Tyson kissed Nanny tenderly on her parted lips. “I’ll be back early in the morning,” he told his wife, and left slowly then with Arnie.

“He’s been worrying hisself sick about me,” Nanny told Joyce after the two men had left.

“Everybody’s worried about you,” Joyce said.

“I don’t see why,” Nanny answered with a bit of her old fire. “I’m dying and there ain’t nothing nobody can do about it. What’s the use of worrying about something like that?”

As they talked, Nanny’s breath grew shorter and she got tired. The nurse came and gave her the last medicine of the night around ten o’clock. Joyce turned out the lights and made herself as comfortable as she could be in one of the vinyl chairs. She watched Nanny silently for more than an hour, listening to her raspy, halting breaths and marking the severe changes in her mother.

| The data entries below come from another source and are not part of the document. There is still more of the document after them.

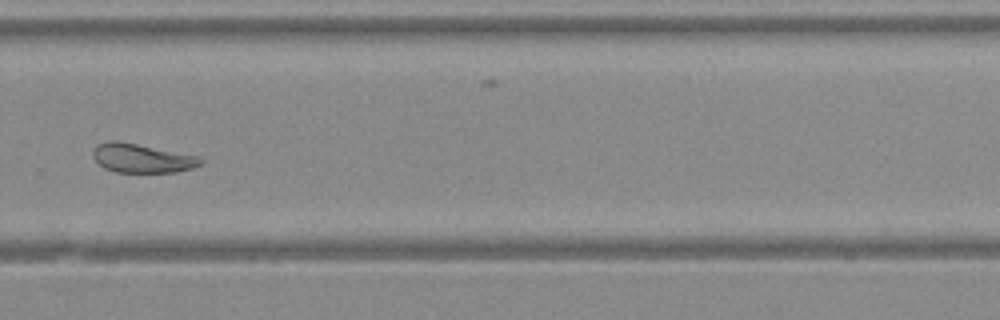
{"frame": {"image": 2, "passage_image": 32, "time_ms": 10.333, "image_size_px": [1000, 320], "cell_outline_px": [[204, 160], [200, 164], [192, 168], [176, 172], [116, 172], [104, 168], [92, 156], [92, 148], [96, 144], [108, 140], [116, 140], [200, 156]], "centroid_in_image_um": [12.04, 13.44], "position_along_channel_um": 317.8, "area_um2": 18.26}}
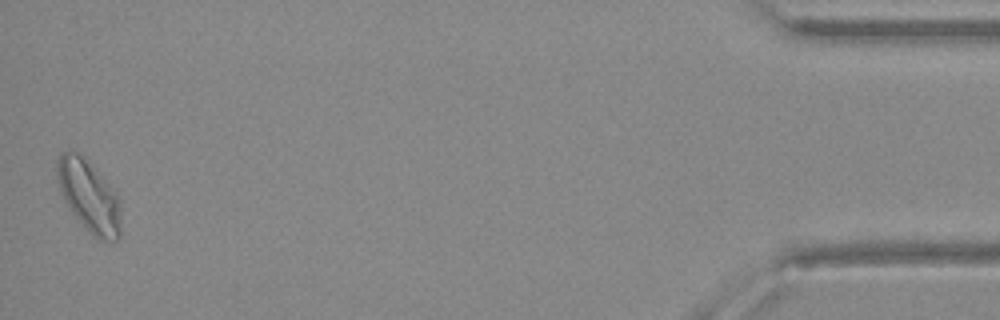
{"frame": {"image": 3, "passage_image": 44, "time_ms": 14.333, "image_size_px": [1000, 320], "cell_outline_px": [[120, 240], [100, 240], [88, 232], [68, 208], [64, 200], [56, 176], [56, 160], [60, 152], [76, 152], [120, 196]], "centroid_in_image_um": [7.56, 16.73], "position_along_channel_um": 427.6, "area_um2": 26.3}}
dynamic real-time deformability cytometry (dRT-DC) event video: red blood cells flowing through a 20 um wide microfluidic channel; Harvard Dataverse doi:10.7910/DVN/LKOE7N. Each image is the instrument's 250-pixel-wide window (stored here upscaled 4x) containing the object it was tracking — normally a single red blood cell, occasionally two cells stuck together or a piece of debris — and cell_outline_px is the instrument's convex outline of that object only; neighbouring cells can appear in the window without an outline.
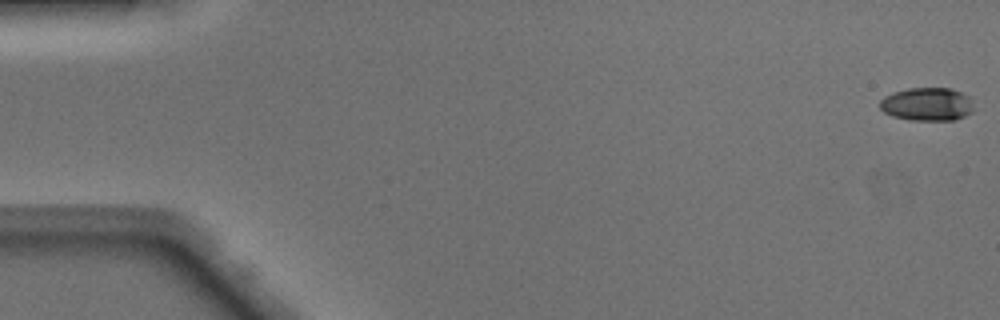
{"species": "Egyptian fruit bat (a non-hibernating species)", "species_latin": "Rousettus aegyptiacus", "temperature_condition": "warm", "stored_images_in_passage": 12, "camera_frame_rate_fps": 3000, "um_per_image_px": 0.085, "animal": {"sex": "male"}, "frame": {"image": 1, "passage_image": 1, "time_ms": 0.0, "image_size_px": [1000, 320], "cell_outline_px": [[972, 112], [956, 120], [912, 120], [892, 116], [884, 112], [880, 108], [880, 100], [884, 96], [892, 92], [908, 88], [952, 88], [968, 96], [972, 104]], "centroid_in_image_um": [78.78, 8.85], "position_along_channel_um": 6.2, "area_um2": 18.21}}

As Joyce drifted into that lonely valley between asleep and awake, she saw herself playing with Rudy, her old hound dog, in the back yard of the house on Fielden. Across the half-acre garden a cat was harassing the birds that lived in the birdhouse attached on a pole to one of the posts of the back fence. Nanny came out on the back steps and said, “Rudy, go keep that cat away from them birds.” Rudy left Joyce and ran around the edge of the garden, straight toward the stray cat. But the cat was out of reach on top of the fence post and Rudy had to settle for barking before he came back to play. “That cat just won’t leave them poor birds alone,” Nanny said. She went back into the house and came out with Papa’s .22 rifle. She drew a bead on the cat and killed it with one shot clean through the head. Joyce startled awake and she couldn’t hear Nanny breathing anymore.

At Nanny’s funeral, Joyce thought her father had seemed to shrink. His shoulders were stooped and his chest looked caved in, like someone you couldn’t see had him in a bear hug. Throughout the funeral at the big Baptist church downtown, she kept watching her father and waiting for him to be released from the hug.

Then the preacher started talking about Nanny. Joyce hardly heard the words. Instead her mind saw a picture of Nanny in the kitchen. She stood, slim-waisted again in one of her simple homemade dresses without the oxygen cord, looking through the kitchen window above the sink at her husband out in the garden. Tyson was in his undershirt, his strong arms bigger than Joyce had ever seen, plowing the rows for the corn.